En effet, la victime, une femme enceinte, a été repêchée à quatre kilomètres du lieu où se sont déclarées les crues, plus précisément du côté de Sidi Oudiaa. Les trois victimes, dont Mme Medjahed Yamina âgée de 53 ans, qui a pu être identifiée et repêchée des eaux torrentielles dès les premières heures des intempéries, se dirigeaient vers l’hôpital d’Aïn Témouchent pour un éventuel accouchement de la victime enceinte.

Cependant, en plus des deux morts et du disparu déplorés dans la localité de Oued Berkeche, le cheptel n’a pas été épargné par ces inondations. On signale, en effet, que 120 têtes de moutons et deux vaches ont été emportés par les crues à Aïn Témouchent, au niveau du site des 1.200 tentes occupées jadis par les sinistrés du séisme du 22 décembre 1999 et dont le propriétaire est originaire de Hassi El-Ghella.

D’un autre côté, les éléments de la protection civile ont pu sauver 150 têtes de moutons et six vaches du côté de Hassi El-Ghella, alors qu’au niveau du port de Béni-Saf, un bateau de pêche, sur le point de couler, a été sauvé de justesse grâce à l’intervention rapide des éléments de la protection civile, qui ont procédé à une opération de pompage d’une grande quantité d’eau qui s’y trouvait.

Des travaux pour le déblayage des routes se sont poursuivis depuis samedi et jusqu’à hier (dimanche). Ainsi, au niveau du point kilométrique 9 sur le CW 85 (Chentouf-Aïn Témouchent), les ouvriers communaux, les agents du filet social et ceux de l’emploi des jeunes de la commune de Chentouf ont réussi à rétablir la voie alors que les travaux pour la réalisation d’un petit ponceau, perturbés par les intempéries, ont repris.

Par ailleurs, l’électricité et le téléphone au niveau de cette commune ne sont pas encore rétablis en raison d’une panne signalée depuis le chef-lieu de wilaya.

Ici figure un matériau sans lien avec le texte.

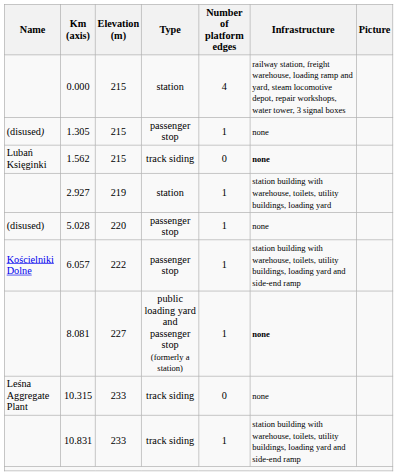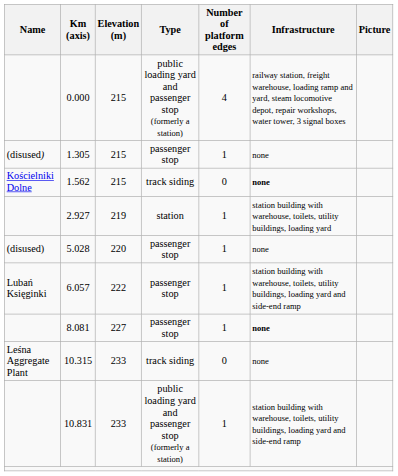0.000 | Type: station -> public loading yard and passenger stop (formerly a station)
1.562 | Name: Lubań Księginki -> Kościelniki Dolne
6.057 | Name: Kościelniki Dolne -> Lubań Księginki
8.081 | Type: public loading yard and passenger stop (formerly a station) -> passenger stop
10.831 | Type: track siding -> public loading yard and passenger stop (formerly a station)
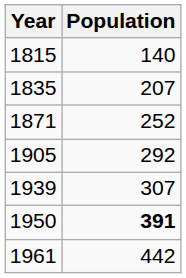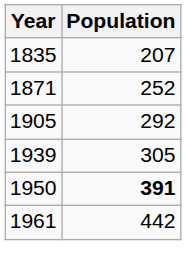- row: 1815 | 140
1939 | Population: 307 -> 305
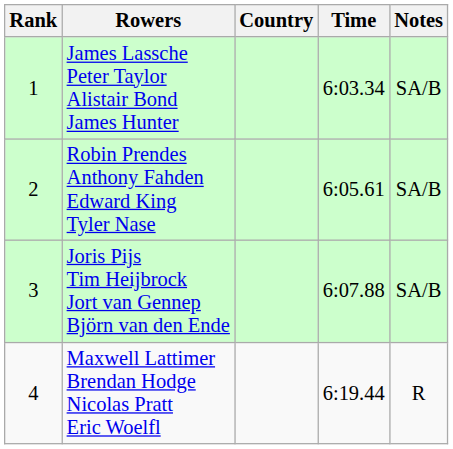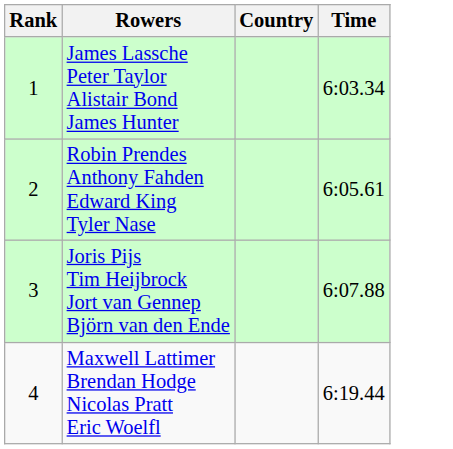- column: Notes | SA/B | SA/B | SA/B | R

Chentouf a connu quelques dégâts matériels, notamment au niveau de son parc communal où la toiture a été endommagée par les vents violents.

Tandis que le curage de l’oued nécessite quelques jours. Actuellement, selon nos informateurs, 125 agents de la protection civile, dont cinq médecins, sont mobilisés.

Enfin, signalons que l’ensemble des autorités locales civiles et militaires ont sillonné les localités à haut risque à l’image de O/Berkeche, Terga, El-Malah et Chentouf.